*** SUPPLIED ENTRIES ***

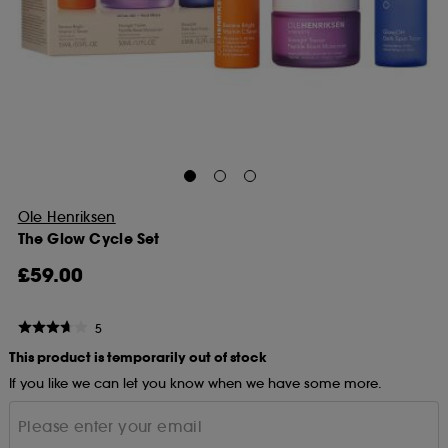
Ole Henriksen
The Glow Cycle Set
£59.00
5
This product is temporarily out of stock
If you like we can let you know when we have some more.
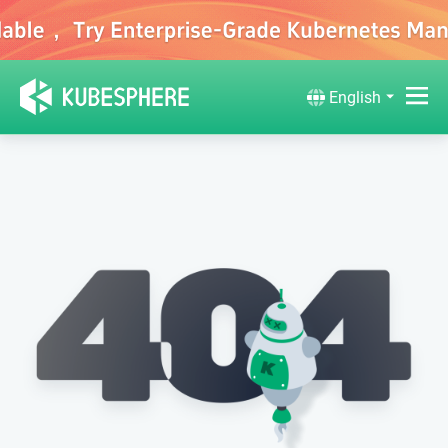
English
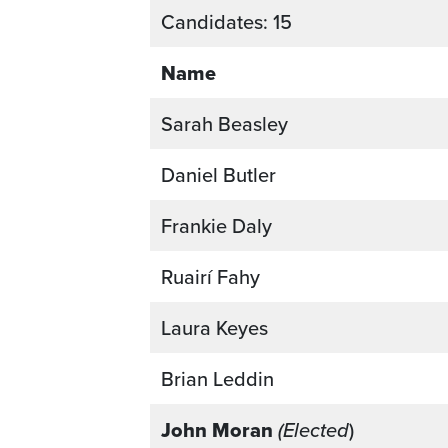
Candidates: 15
Name
Sarah Beasley
Daniel Butler
Frankie Daly
Ruairí Fahy
Laura Keyes
Brian Leddin
John Moran
(Elected
)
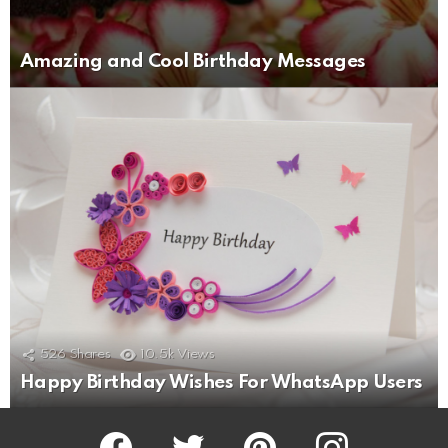
Amazing and Cool Birthday Messages
526
Shares
10.5k
Views
Happy Birthday Wishes For WhatsApp Users
Facebook
Twitter
Pinterest
Instagram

***

▶ [TASK OBJECTIVE] Return the text of all the rows above line for line and without alteration, omitting the pictures.

▶ [RESULT]
Ole Henriksen
The Glow Cycle Set
£59.00
5
This product is temporarily out of stock
If you like we can let you know when we have some more.
English
Candidates: 15
Name
Sarah Beasley
Daniel Butler
Frankie Daly
Ruairí Fahy
Laura Keyes
Brian Leddin
John Moran
(Elected
)
Amazing and Cool Birthday Messages
526
Shares
10.5k
Views
Happy Birthday Wishes For WhatsApp Users
Facebook
Twitter
Pinterest
Instagram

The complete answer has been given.